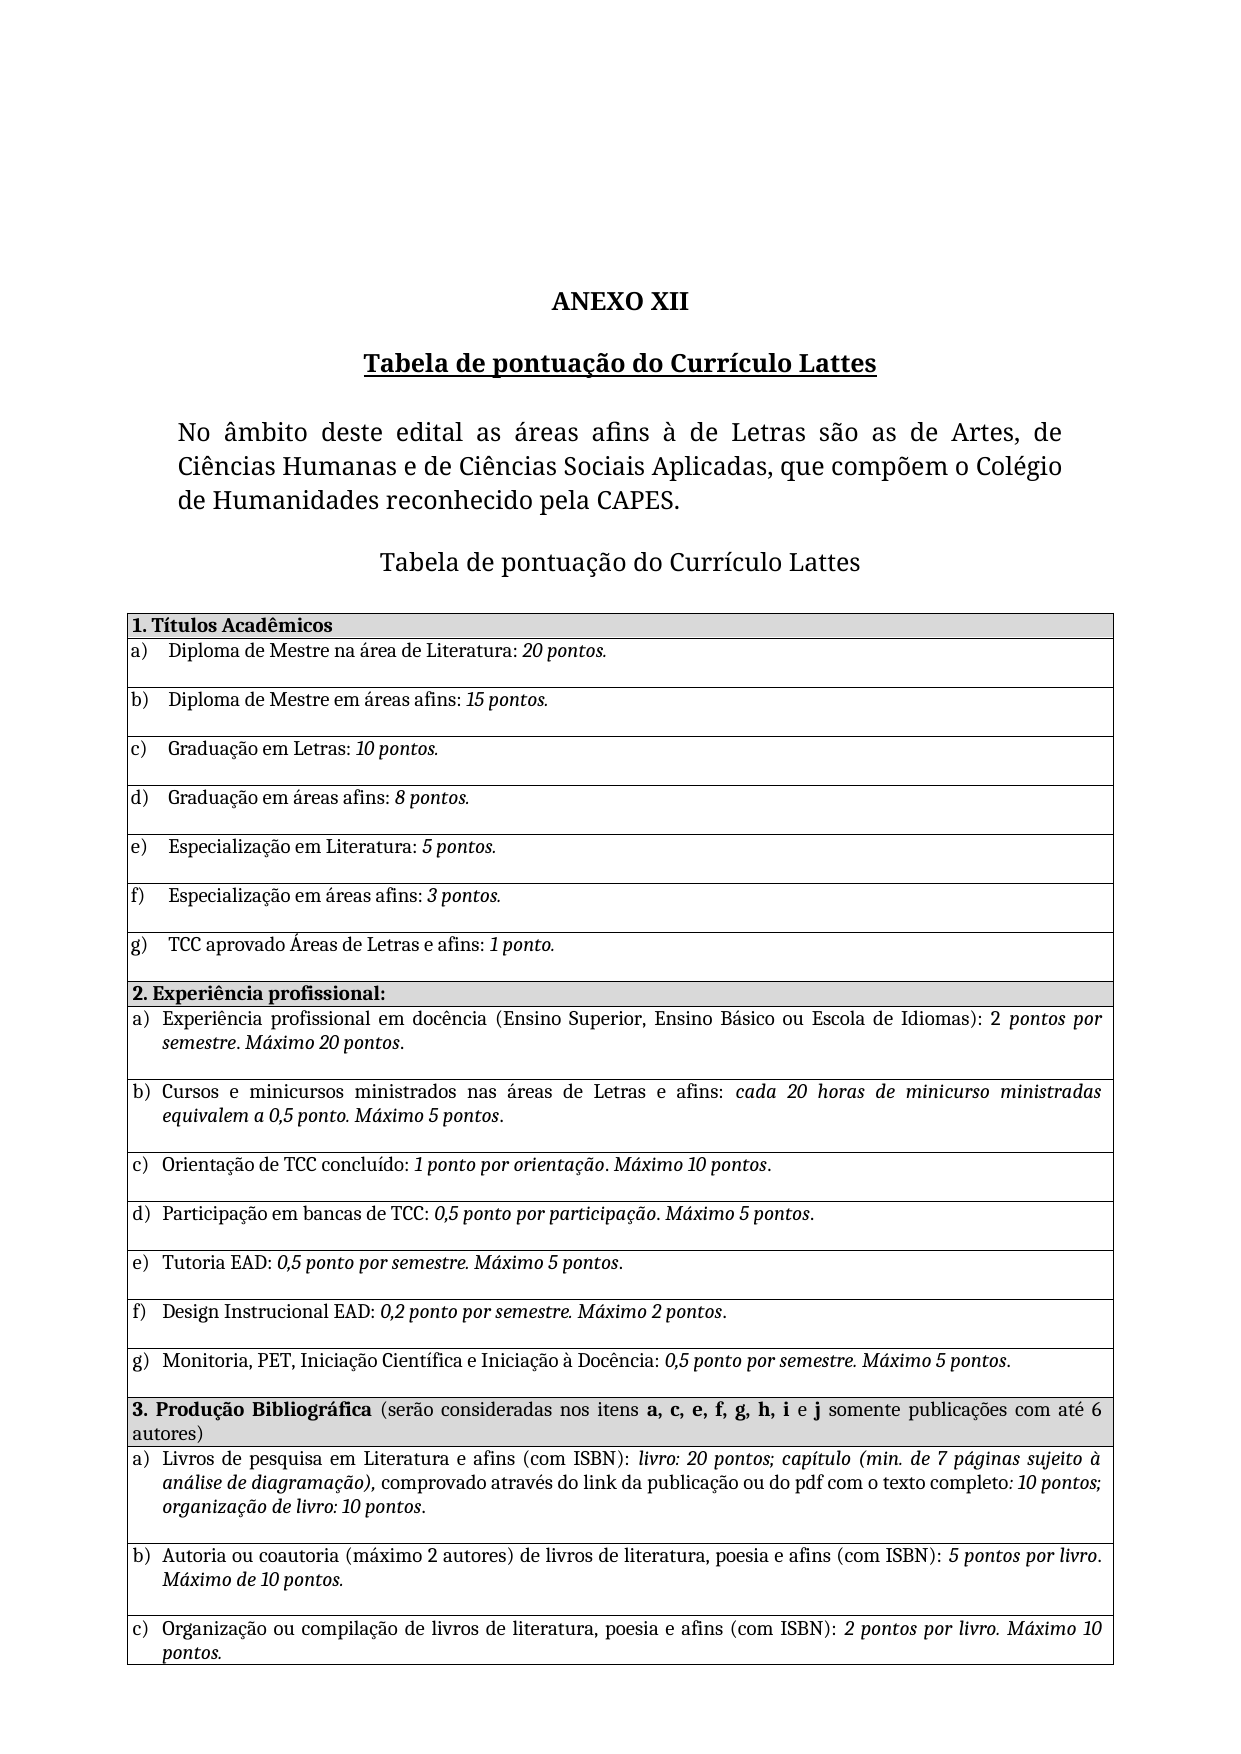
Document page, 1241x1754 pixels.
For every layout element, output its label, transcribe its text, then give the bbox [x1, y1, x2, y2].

table_cell Diploma de Mestre na área de Literatura: 20 pontos. [128, 639, 1113, 687]
table_header 1. Títulos Acadêmicos [128, 614, 1113, 637]
table_cell 3. Produção Bibliográfica (serão consideradas nos itens a, c, e, f, g, h, i e j somente publicações com até 6 autores) [128, 1398, 1113, 1446]
table_cell Tutoria EAD: 0,5 ponto por semestre. Máximo 5 pontos. [128, 1251, 1113, 1299]
table_cell Diploma de Mestre em áreas afins: 15 pontos. [128, 688, 1113, 736]
table_cell Design Instrucional EAD: 0,2 ponto por semestre. Máximo 2 pontos. [128, 1300, 1113, 1348]
table_cell TCC aprovado Áreas de Letras e afins: 1 ponto. [128, 933, 1113, 981]
table_cell Participação em bancas de TCC: 0,5 ponto por participação. Máximo 5 pontos. [128, 1202, 1113, 1250]
table_cell Graduação em Letras: 10 pontos. [128, 737, 1113, 785]
table_cell Autoria ou coautoria (máximo 2 autores) de livros de literatura, poesia e afins (com ISBN): 5 pontos por livro. Máximo de 10 pontos. [128, 1544, 1113, 1615]
table_cell Monitoria, PET, Iniciação Científica e Iniciação à Docência: 0,5 ponto por semestre. Máximo 5 pontos. [128, 1349, 1113, 1397]
table_cell Livros de pesquisa em Literatura e afins (com ISBN): livro: 20 pontos; capítulo (min. de 7 páginas sujeito à análise de diagramação), comprovado através do link da publicação ou do pdf com o texto completo: 10 pontos; organização de livro: 10 pontos. [128, 1447, 1113, 1542]
text Tabela de pontuação do Currículo Lattes [177, 346, 1063, 380]
text ANEXO XII [177, 284, 1063, 318]
table_cell Especialização em Literatura: 5 pontos. [128, 835, 1113, 883]
text Tabela de pontuação do Currículo Lattes [177, 544, 1063, 578]
table_cell Orientação de TCC concluído: 1 ponto por orientação. Máximo 10 pontos. [128, 1153, 1113, 1201]
table_cell 2. Experiência profissional: [128, 982, 1113, 1006]
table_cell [128, 1616, 1113, 1664]
table_cell Cursos e minicursos ministrados nas áreas de Letras e afins: cada 20 horas de minicurso ministradas equivalem a 0,5 ponto. Máximo 5 pontos. [128, 1080, 1113, 1152]
table_cell Graduação em áreas afins: 8 pontos. [128, 786, 1113, 834]
text No âmbito deste edital as áreas afins à de Letras são as de Artes, de Ciências Humanas e de Ciências Sociais Aplicadas, que compõem o Colégio de Humanidades reconhecido pela CAPES. [177, 414, 1063, 516]
table_cell Experiência profissional em docência (Ensino Superior, Ensino Básico ou Escola de Idiomas): 2 pontos por semestre. Máximo 20 pontos. [128, 1007, 1113, 1079]
table_cell Especialização em áreas afins: 3 pontos. [128, 884, 1113, 932]
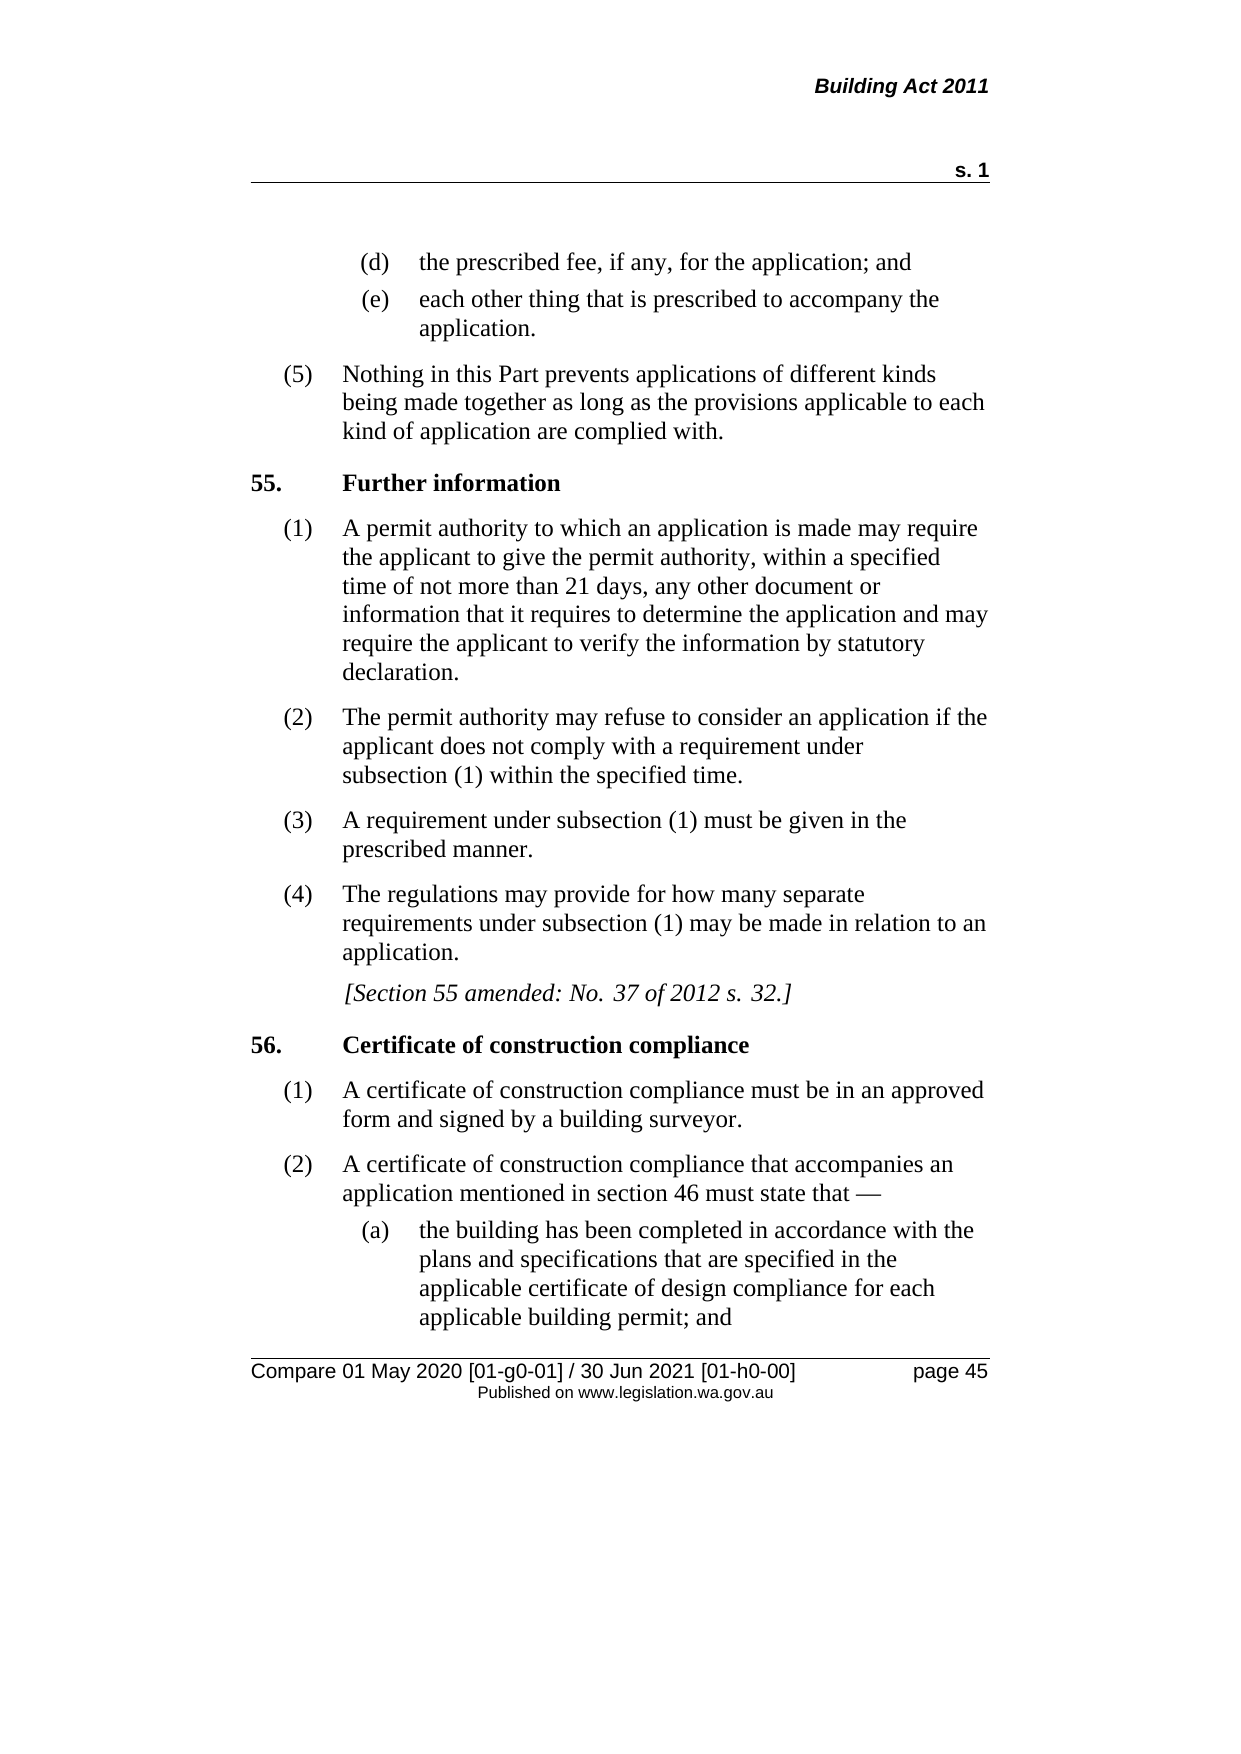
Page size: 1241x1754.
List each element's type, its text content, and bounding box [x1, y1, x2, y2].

- - -

PROBLEM DETAILS:
Lines from the one containing "Page size: 1241x1754." through the final line of the entries are the only ones to print, and each must match exactly.

RESULT BELOW:
Page size: 1241x1754.
List each element's type, its text content, and bounding box [x1, y1, x2, y2].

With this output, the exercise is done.